--- The records ---
******
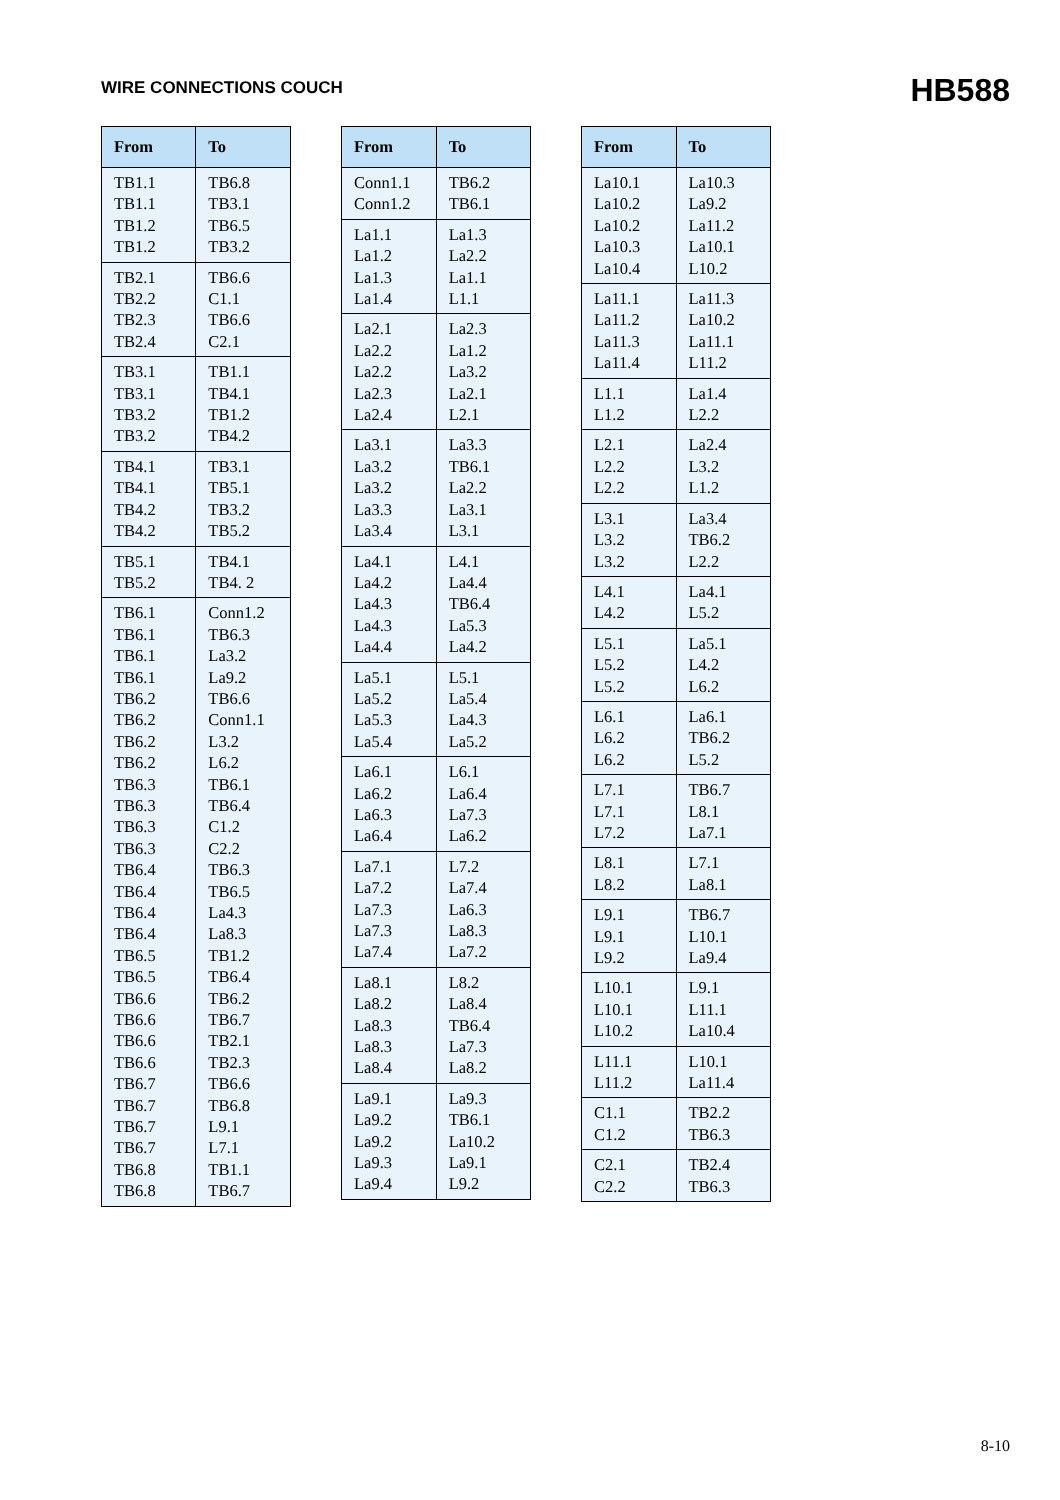WIRE CONNECTIONS COUCH HB588
| From | To |
| --- | --- |
| TB1.1 TB1.1 TB1.2 TB1.2 | TB6.8 TB3.1 TB6.5 TB3.2 |
| TB2.1 TB2.2 TB2.3 TB2.4 | TB6.6 C1.1 TB6.6 C2.1 |
| TB3.1 TB3.1 TB3.2 TB3.2 | TB1.1 TB4.1 TB1.2 TB4.2 |
| TB4.1 TB4.1 TB4.2 TB4.2 | TB3.1 TB5.1 TB3.2 TB5.2 |
| TB5.1 TB5.2 | TB4.1 TB4. 2 |
| TB6.1 TB6.1 TB6.1 TB6.1 TB6.2 TB6.2 TB6.2 TB6.2 TB6.3 TB6.3 TB6.3 TB6.3 TB6.4 TB6.4 TB6.4 TB6.4 TB6.5 TB6.5 TB6.6 TB6.6 TB6.6 TB6.6 TB6.7 TB6.7 TB6.7 TB6.7 TB6.8 TB6.8 | Conn1.2 TB6.3 La3.2 La9.2 TB6.6 Conn1.1 L3.2 L6.2 TB6.1 TB6.4 C1.2 C2.2 TB6.3 TB6.5 La4.3 La8.3 TB1.2 TB6.4 TB6.2 TB6.7 TB2.1 TB2.3 TB6.6 TB6.8 L9.1 L7.1 TB1.1 TB6.7 |
| From | To |
| --- | --- |
| Conn1.1 Conn1.2 | TB6.2 TB6.1 |
| La1.1 La1.2 La1.3 La1.4 | La1.3 La2.2 La1.1 L1.1 |
| La2.1 La2.2 La2.2 La2.3 La2.4 | La2.3 La1.2 La3.2 La2.1 L2.1 |
| La3.1 La3.2 La3.2 La3.3 La3.4 | La3.3 TB6.1 La2.2 La3.1 L3.1 |
| La4.1 La4.2 La4.3 La4.3 La4.4 | L4.1 La4.4 TB6.4 La5.3 La4.2 |
| La5.1 La5.2 La5.3 La5.4 | L5.1 La5.4 La4.3 La5.2 |
| La6.1 La6.2 La6.3 La6.4 | L6.1 La6.4 La7.3 La6.2 |
| La7.1 La7.2 La7.3 La7.3 La7.4 | L7.2 La7.4 La6.3 La8.3 La7.2 |
| La8.1 La8.2 La8.3 La8.3 La8.4 | L8.2 La8.4 TB6.4 La7.3 La8.2 |
| La9.1 La9.2 La9.2 La9.3 La9.4 | La9.3 TB6.1 La10.2 La9.1 L9.2 |
| From | To |
| --- | --- |
| La10.1 La10.2 La10.2 La10.3 La10.4 | La10.3 La9.2 La11.2 La10.1 L10.2 |
| La11.1 La11.2 La11.3 La11.4 | La11.3 La10.2 La11.1 L11.2 |
| L1.1 L1.2 | La1.4 L2.2 |
| L2.1 L2.2 L2.2 | La2.4 L3.2 L1.2 |
| L3.1 L3.2 L3.2 | La3.4 TB6.2 L2.2 |
| L4.1 L4.2 | La4.1 L5.2 |
| L5.1 L5.2 L5.2 | La5.1 L4.2 L6.2 |
| L6.1 L6.2 L6.2 | La6.1 TB6.2 L5.2 |
| L7.1 L7.1 L7.2 | TB6.7 L8.1 La7.1 |
| L8.1 L8.2 | L7.1 La8.1 |
| L9.1 L9.1 L9.2 | TB6.7 L10.1 La9.4 |
| L10.1 L10.1 L10.2 | L9.1 L11.1 La10.4 |
| L11.1 L11.2 | L10.1 La11.4 |
| C1.1 C1.2 | TB2.2 TB6.3 |
| C2.1 C2.2 | TB2.4 TB6.3 |
8-10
******
--- Task description ---
What you return should match the records above word for word, minus the pictures.

--- Written reply ---
WIRE CONNECTIONS COUCH HB588
| From | To |
| --- | --- |
| TB1.1 TB1.1 TB1.2 TB1.2 | TB6.8 TB3.1 TB6.5 TB3.2 |
| TB2.1 TB2.2 TB2.3 TB2.4 | TB6.6 C1.1 TB6.6 C2.1 |
| TB3.1 TB3.1 TB3.2 TB3.2 | TB1.1 TB4.1 TB1.2 TB4.2 |
| TB4.1 TB4.1 TB4.2 TB4.2 | TB3.1 TB5.1 TB3.2 TB5.2 |
| TB5.1 TB5.2 | TB4.1 TB4. 2 |
| TB6.1 TB6.1 TB6.1 TB6.1 TB6.2 TB6.2 TB6.2 TB6.2 TB6.3 TB6.3 TB6.3 TB6.3 TB6.4 TB6.4 TB6.4 TB6.4 TB6.5 TB6.5 TB6.6 TB6.6 TB6.6 TB6.6 TB6.7 TB6.7 TB6.7 TB6.7 TB6.8 TB6.8 | Conn1.2 TB6.3 La3.2 La9.2 TB6.6 Conn1.1 L3.2 L6.2 TB6.1 TB6.4 C1.2 C2.2 TB6.3 TB6.5 La4.3 La8.3 TB1.2 TB6.4 TB6.2 TB6.7 TB2.1 TB2.3 TB6.6 TB6.8 L9.1 L7.1 TB1.1 TB6.7 |
| From | To |
| --- | --- |
| Conn1.1 Conn1.2 | TB6.2 TB6.1 |
| La1.1 La1.2 La1.3 La1.4 | La1.3 La2.2 La1.1 L1.1 |
| La2.1 La2.2 La2.2 La2.3 La2.4 | La2.3 La1.2 La3.2 La2.1 L2.1 |
| La3.1 La3.2 La3.2 La3.3 La3.4 | La3.3 TB6.1 La2.2 La3.1 L3.1 |
| La4.1 La4.2 La4.3 La4.3 La4.4 | L4.1 La4.4 TB6.4 La5.3 La4.2 |
| La5.1 La5.2 La5.3 La5.4 | L5.1 La5.4 La4.3 La5.2 |
| La6.1 La6.2 La6.3 La6.4 | L6.1 La6.4 La7.3 La6.2 |
| La7.1 La7.2 La7.3 La7.3 La7.4 | L7.2 La7.4 La6.3 La8.3 La7.2 |
| La8.1 La8.2 La8.3 La8.3 La8.4 | L8.2 La8.4 TB6.4 La7.3 La8.2 |
| La9.1 La9.2 La9.2 La9.3 La9.4 | La9.3 TB6.1 La10.2 La9.1 L9.2 |
| From | To |
| --- | --- |
| La10.1 La10.2 La10.2 La10.3 La10.4 | La10.3 La9.2 La11.2 La10.1 L10.2 |
| La11.1 La11.2 La11.3 La11.4 | La11.3 La10.2 La11.1 L11.2 |
| L1.1 L1.2 | La1.4 L2.2 |
| L2.1 L2.2 L2.2 | La2.4 L3.2 L1.2 |
| L3.1 L3.2 L3.2 | La3.4 TB6.2 L2.2 |
| L4.1 L4.2 | La4.1 L5.2 |
| L5.1 L5.2 L5.2 | La5.1 L4.2 L6.2 |
| L6.1 L6.2 L6.2 | La6.1 TB6.2 L5.2 |
| L7.1 L7.1 L7.2 | TB6.7 L8.1 La7.1 |
| L8.1 L8.2 | L7.1 La8.1 |
| L9.1 L9.1 L9.2 | TB6.7 L10.1 La9.4 |
| L10.1 L10.1 L10.2 | L9.1 L11.1 La10.4 |
| L11.1 L11.2 | L10.1 La11.4 |
| C1.1 C1.2 | TB2.2 TB6.3 |
| C2.1 C2.2 | TB2.4 TB6.3 |
8-10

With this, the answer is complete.